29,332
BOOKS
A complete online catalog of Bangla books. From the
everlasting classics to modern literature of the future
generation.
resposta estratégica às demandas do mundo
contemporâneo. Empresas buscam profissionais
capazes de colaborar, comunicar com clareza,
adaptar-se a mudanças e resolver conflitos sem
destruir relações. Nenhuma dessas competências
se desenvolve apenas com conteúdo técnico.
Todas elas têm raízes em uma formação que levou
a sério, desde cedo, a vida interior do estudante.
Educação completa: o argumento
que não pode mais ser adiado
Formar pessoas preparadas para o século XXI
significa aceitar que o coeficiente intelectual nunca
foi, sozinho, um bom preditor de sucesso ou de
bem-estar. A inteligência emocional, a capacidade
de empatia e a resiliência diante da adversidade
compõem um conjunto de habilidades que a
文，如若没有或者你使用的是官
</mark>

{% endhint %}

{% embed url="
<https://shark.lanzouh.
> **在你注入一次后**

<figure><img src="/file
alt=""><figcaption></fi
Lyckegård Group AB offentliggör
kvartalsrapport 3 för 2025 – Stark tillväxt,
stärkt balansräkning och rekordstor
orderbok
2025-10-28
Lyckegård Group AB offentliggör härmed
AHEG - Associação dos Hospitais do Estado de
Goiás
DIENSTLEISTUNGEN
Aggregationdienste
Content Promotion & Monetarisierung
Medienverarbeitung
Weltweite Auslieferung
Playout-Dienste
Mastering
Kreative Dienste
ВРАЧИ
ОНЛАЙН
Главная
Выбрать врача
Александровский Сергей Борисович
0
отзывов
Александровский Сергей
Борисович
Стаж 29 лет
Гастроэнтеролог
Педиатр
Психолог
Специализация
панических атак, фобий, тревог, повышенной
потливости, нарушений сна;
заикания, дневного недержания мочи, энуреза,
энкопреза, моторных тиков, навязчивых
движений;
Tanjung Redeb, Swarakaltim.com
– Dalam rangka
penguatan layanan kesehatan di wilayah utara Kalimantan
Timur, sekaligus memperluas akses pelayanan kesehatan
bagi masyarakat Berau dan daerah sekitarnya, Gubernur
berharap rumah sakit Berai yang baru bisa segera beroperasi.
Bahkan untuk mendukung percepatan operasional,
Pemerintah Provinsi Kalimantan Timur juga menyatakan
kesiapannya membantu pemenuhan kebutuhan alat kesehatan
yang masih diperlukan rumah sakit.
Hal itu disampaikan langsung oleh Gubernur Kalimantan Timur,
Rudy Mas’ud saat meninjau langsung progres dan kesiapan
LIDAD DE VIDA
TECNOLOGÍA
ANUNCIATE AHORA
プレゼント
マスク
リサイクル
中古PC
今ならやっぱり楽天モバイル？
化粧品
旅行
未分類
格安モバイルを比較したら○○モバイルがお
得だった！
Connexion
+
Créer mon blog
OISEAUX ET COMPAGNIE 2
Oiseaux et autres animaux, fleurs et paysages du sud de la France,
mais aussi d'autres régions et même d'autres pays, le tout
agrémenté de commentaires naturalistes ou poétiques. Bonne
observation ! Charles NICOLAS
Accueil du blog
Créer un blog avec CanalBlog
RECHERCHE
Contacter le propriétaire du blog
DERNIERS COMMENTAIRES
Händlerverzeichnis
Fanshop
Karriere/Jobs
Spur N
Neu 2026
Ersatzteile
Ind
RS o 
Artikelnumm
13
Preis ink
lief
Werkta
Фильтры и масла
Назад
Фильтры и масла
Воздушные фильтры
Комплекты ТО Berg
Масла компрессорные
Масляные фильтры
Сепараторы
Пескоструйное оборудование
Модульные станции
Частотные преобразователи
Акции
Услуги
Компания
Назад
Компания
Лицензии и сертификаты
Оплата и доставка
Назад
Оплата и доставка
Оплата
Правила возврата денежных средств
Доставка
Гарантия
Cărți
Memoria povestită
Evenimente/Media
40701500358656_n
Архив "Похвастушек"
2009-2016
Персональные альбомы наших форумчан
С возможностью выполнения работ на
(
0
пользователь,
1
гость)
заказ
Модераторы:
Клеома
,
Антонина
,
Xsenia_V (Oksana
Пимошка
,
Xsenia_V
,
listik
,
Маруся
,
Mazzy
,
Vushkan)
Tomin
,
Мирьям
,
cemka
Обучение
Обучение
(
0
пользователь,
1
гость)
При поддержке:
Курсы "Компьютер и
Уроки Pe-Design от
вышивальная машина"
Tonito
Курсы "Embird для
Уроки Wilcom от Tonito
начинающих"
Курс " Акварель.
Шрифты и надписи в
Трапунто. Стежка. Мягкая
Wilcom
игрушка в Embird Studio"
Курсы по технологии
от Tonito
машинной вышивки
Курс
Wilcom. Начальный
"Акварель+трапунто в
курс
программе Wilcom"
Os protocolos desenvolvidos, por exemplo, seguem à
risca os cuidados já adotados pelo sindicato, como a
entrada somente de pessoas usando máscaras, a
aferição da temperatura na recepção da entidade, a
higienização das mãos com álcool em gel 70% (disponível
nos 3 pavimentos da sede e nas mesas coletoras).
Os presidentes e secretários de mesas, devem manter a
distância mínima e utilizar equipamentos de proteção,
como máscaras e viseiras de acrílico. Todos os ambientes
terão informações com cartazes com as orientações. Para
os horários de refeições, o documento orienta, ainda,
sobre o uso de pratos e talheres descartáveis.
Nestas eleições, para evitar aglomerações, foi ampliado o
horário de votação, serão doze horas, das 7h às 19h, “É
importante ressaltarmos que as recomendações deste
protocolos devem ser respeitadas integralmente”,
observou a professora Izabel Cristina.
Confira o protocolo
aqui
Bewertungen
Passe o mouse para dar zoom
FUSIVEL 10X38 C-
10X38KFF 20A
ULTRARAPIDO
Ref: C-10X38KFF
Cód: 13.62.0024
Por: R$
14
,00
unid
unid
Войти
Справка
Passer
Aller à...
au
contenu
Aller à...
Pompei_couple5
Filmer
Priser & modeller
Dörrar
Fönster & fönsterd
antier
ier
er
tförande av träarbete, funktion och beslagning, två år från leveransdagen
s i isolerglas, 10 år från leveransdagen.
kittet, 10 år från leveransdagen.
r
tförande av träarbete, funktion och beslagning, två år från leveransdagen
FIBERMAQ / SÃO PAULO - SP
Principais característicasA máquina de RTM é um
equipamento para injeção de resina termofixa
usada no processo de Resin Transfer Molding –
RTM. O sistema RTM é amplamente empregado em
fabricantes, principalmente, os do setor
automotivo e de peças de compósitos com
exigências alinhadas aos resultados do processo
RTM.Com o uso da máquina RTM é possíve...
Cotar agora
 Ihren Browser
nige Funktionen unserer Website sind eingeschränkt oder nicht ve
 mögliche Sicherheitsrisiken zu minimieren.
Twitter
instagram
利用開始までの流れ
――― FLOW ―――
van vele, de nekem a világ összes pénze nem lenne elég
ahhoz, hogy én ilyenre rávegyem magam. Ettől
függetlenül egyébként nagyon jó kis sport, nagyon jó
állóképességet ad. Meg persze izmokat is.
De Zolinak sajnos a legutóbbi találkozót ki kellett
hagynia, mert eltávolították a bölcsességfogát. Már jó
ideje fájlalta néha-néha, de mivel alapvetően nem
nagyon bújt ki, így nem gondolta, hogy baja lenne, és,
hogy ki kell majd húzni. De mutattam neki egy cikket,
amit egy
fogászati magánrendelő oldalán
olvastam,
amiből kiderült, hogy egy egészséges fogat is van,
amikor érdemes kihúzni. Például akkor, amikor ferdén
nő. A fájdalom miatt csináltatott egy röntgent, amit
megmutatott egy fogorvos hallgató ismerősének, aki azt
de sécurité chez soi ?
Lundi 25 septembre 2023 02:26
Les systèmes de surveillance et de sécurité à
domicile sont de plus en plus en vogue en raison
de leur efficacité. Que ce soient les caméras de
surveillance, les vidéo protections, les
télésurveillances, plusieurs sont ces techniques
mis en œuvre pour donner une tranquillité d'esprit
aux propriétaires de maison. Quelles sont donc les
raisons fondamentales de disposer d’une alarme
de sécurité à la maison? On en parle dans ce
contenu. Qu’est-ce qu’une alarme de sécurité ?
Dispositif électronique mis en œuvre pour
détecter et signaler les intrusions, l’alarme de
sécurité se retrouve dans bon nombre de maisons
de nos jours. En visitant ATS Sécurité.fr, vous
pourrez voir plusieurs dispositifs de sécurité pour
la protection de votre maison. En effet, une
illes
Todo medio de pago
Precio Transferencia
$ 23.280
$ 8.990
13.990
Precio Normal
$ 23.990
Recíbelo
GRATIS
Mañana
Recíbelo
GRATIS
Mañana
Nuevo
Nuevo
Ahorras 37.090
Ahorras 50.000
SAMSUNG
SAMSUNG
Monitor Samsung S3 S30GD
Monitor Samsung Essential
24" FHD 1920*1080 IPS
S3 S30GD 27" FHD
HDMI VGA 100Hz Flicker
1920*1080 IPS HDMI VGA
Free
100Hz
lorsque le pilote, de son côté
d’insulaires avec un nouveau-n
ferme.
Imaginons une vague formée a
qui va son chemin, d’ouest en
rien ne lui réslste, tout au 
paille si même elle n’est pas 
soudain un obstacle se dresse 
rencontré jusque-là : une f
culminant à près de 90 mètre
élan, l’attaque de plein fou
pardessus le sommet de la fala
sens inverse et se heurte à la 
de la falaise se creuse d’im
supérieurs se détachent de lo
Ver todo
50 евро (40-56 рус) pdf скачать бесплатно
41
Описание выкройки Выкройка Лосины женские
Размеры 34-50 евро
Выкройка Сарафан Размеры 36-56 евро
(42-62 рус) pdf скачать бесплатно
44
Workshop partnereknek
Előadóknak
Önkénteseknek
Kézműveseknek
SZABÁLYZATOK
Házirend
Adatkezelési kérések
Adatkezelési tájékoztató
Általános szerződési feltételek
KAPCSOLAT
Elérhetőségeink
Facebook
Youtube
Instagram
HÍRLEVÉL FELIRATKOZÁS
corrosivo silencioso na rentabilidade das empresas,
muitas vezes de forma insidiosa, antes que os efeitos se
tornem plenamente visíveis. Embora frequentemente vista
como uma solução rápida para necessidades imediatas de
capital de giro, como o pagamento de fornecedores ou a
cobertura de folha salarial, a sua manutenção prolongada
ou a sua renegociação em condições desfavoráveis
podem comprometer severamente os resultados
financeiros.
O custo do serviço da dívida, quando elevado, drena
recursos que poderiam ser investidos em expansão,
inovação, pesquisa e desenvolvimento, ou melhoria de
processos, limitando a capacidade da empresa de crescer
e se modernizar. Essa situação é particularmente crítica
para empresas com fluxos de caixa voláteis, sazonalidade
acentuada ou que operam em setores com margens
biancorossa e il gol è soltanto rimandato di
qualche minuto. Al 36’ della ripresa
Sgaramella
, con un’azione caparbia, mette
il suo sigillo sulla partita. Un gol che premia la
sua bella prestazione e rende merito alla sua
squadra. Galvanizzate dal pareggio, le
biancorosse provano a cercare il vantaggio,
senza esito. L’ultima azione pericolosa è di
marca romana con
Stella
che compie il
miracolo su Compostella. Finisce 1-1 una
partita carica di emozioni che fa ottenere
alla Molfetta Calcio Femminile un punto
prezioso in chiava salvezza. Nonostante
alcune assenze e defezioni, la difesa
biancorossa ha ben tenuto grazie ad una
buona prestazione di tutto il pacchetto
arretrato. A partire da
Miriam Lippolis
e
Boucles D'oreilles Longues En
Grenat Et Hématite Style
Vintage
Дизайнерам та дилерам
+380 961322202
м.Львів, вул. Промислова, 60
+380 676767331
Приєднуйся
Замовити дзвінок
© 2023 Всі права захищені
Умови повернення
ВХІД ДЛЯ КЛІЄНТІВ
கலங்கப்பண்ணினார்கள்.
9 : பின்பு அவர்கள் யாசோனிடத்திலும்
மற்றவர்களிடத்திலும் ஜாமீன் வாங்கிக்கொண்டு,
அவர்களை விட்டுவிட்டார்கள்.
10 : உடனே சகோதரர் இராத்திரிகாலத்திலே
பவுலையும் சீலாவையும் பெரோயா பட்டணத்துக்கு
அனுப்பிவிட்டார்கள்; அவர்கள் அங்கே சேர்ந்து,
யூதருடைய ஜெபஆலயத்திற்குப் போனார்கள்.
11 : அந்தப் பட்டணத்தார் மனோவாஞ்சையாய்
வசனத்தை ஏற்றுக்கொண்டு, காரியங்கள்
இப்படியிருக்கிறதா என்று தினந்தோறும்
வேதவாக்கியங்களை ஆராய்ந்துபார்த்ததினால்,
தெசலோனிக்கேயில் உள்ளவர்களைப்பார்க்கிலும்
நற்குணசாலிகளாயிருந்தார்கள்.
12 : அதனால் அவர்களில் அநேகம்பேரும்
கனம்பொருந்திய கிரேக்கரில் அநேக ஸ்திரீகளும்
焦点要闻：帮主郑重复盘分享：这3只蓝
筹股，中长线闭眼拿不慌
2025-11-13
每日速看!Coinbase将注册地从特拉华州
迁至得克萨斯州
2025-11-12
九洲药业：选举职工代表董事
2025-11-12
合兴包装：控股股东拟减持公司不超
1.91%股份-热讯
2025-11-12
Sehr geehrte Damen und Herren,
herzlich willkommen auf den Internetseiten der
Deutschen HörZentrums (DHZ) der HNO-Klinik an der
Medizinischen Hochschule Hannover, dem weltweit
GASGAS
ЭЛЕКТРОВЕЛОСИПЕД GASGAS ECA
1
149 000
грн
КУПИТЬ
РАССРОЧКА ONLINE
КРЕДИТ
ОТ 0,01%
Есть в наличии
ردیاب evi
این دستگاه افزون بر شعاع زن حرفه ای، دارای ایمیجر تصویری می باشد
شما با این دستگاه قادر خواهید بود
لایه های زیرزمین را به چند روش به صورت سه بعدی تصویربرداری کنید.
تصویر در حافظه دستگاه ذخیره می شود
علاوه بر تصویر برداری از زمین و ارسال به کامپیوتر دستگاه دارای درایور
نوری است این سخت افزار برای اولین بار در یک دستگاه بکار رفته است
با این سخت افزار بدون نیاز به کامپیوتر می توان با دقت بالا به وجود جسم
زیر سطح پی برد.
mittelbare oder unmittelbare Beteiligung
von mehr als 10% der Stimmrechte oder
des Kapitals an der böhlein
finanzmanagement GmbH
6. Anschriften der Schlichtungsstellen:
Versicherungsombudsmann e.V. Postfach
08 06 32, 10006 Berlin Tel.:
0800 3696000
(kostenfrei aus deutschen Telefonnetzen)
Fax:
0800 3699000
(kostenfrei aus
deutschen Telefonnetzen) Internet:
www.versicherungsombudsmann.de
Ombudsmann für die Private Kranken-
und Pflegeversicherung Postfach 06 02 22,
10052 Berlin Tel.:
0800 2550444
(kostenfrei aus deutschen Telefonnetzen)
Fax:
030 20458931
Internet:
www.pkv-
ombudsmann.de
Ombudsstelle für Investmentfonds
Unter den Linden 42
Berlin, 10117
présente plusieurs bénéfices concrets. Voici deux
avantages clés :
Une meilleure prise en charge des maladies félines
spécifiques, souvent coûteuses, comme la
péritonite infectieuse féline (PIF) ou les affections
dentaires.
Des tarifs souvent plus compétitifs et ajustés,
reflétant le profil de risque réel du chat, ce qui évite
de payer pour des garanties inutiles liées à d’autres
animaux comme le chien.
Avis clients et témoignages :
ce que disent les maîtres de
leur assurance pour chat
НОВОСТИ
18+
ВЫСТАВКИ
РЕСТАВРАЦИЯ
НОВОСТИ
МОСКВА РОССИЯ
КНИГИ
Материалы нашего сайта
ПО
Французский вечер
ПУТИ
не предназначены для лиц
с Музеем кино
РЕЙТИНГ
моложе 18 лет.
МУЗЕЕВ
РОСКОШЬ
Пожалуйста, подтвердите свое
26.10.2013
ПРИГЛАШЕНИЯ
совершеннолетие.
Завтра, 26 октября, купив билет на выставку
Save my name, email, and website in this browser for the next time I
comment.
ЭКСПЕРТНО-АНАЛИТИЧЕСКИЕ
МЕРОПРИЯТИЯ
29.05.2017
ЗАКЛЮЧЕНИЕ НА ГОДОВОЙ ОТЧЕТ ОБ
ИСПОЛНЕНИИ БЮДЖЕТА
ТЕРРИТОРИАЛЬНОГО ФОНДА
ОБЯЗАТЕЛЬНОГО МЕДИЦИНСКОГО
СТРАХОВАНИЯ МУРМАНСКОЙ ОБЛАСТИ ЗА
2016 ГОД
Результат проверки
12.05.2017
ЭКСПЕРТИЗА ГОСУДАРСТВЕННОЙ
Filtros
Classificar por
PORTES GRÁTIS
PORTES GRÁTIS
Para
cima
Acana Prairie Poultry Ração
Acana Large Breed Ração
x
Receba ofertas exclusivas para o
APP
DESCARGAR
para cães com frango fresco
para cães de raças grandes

━━━━━━━━━━━━━━━━━━━━━━━━━━━━━━

Exercise:
Copy out the items word for word, from their first line through the line that contains "Educação completa: o argumento", with both of those lines included.

Response area:
29,332
BOOKS
A complete online catalog of Bangla books. From the
everlasting classics to modern literature of the future
generation.
resposta estratégica às demandas do mundo
contemporâneo. Empresas buscam profissionais
capazes de colaborar, comunicar com clareza,
adaptar-se a mudanças e resolver conflitos sem
destruir relações. Nenhuma dessas competências
se desenvolve apenas com conteúdo técnico.
Todas elas têm raízes em uma formação que levou
a sério, desde cedo, a vida interior do estudante.
Educação completa: o argumento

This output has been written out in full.